Former U.S. Rep Patrick Kennedy continues fight for addiction and mental health care

MyCentralJersey.com

By: Suzanne Russel
BRANCHBURG – Former U.S. Rep. Patrick J. Kennedy has been out of Congress for six years, but he continues to fight for the key issues that he battled for during his 16 years in Washington, D.C.

Kennedy sponsored the Mental Health Parity and Addiction Equity Act, signed by former President George W. Bush, which classified the brain as part of the body. Kennedy, who was joined at the signing by his father, the late U.S. Sen.Edward Kennedy, said the signing took place on the same desk where his uncle, President John F. Kennedy, signed the original Community Mental Health Act of 1960.

“And illnesses of the brain need to be covered the same as any illness of some other organ of the body,” said Kennedy, considered one of the leading voices on mental health and addiction and member of the president’s Commission on the Opioid Crisis.

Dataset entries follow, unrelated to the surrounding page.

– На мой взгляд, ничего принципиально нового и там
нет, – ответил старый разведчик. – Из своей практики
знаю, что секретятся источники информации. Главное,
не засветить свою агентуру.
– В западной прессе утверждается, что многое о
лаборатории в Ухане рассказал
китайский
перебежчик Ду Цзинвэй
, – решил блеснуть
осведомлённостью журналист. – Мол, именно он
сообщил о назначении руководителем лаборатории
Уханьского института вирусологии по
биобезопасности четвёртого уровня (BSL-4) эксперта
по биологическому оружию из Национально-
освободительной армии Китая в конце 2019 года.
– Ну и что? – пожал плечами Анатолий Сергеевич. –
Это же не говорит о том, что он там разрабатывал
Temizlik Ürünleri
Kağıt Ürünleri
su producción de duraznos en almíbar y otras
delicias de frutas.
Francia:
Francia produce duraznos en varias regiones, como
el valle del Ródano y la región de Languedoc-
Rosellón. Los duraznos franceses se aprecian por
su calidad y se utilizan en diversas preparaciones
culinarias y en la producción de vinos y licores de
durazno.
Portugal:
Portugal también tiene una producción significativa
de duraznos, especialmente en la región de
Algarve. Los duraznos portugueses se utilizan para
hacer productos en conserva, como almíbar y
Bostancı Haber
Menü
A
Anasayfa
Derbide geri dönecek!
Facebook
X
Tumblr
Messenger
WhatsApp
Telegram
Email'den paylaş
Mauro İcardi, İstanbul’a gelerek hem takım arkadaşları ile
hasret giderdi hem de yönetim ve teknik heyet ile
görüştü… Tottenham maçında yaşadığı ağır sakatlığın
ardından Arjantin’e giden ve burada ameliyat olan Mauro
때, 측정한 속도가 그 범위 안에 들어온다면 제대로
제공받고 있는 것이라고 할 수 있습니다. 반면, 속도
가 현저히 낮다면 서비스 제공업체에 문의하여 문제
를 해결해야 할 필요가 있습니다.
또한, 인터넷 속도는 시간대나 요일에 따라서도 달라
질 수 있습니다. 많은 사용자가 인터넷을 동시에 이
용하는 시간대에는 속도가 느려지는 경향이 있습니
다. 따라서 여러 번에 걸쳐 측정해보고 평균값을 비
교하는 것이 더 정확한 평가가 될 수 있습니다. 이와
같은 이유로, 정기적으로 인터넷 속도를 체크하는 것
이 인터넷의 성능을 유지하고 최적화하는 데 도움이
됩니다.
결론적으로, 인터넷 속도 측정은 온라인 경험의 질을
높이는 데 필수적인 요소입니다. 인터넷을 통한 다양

The act requires health insurance carriers to provide coverage parity between mental health and addictions disorders and medical and surgical conditions, especially with regard to financial requirements and treatment limitations.

 “The thing that has held us back in actually getting insurance companies from following the law that they are obligated to follow is because unlike other issues most people do not want to put their hand up and say I’m one of those people being discriminated against in terms of the access of treatment,” said Kennedy, during a keynote address Wednesday at the Fall Professional Conference presented by Safe Communities Coalition of Hunterdon/Somerset and Prevention Resources Inc. at Raritan Valley Community College in Branchburg.

For example, cancer treatment begins at the first sign or screening, rather than waiting until someone is at Stage IV. Addiction treatment doesn’t begin until it’s in the brain.

“We put treatment at the furthest end of the road, when instead if we practiced the same preventative medicine and screening that we do all other physical health issues, we would absolutely be interrupting the cycle that  has led to so many deaths due to addiction and suicide,” Kennedy said.

Kennedy knows mental health and addiction issues first hand. While in the state legislature in Rhode Island and seeking re-election, a man he was in drug treatment with sold his story to a tabloid newspaper for $10,000, splashing Kennedy’s photo on the cover.

Kennedy, the youngest child of Edward Kennedy,  who served in Congress for 50 years, and nephew of former U.S. President John F. Kennedy, feared it would be the end of his political career, but it wasn’t. He went on to sponsor the Mental Health Parity and Addiction Act in Congress. His said his father sponsored the Senate bill.

“Which meant my dad and I, who had never been able to discuss mental health and addiction, even though both issues had a profound impact on our family, found ourselves negotiating national public policy on how to treat mental health and addiction for everybody else,” Kennedy said.

Kennedy said his father experienced trauma after watching his brothers be assassinated, in 1963 and 1968, as well as the death of Mary Jo Kopechne in his father’s car when it crashed in Chappaquiddick in 1969, as well as other deaths in his life.

“Back then we didn’t know what trauma was,” said Kennedy, adding his father couldn’t avail himself of mental health treatment for fear he would be viewed as weak. He was never offered help either.

“That’s not the way it was and he went on with his life suffering,” Kennedy said.

His mother, Joan Kennedy, also suffered, Kennedy said, with debilitating alcoholism and powerful depression. He said his father would have people discussing public policy in their home and none of them would look up when his inebriated mother stumbled through the house in the middle of the day. He and his siblings did there best to get  their mother back in her room and shut the door.

“We were pretending that no one could see her, because that’s how we coped,” he said. “And we still as a nation are still in that same old, outdated coping mechanism, called denial.”

The nation denies mental illness and how it is hurting families, he said.

Part of the reason the country can’t deal with this challenge is because Americans don’t like the symptoms of these illnesses and what they do in turning friends and family into the enemy.

Kennedy said there needs to be a serious discussion with insurance companies about what they are willing to pay for: “An ounce of prevention or a pound of cure.”

After his keynote, Kennedy signed copies of his new book, “A Common Struggle,” written with Stephen Fried.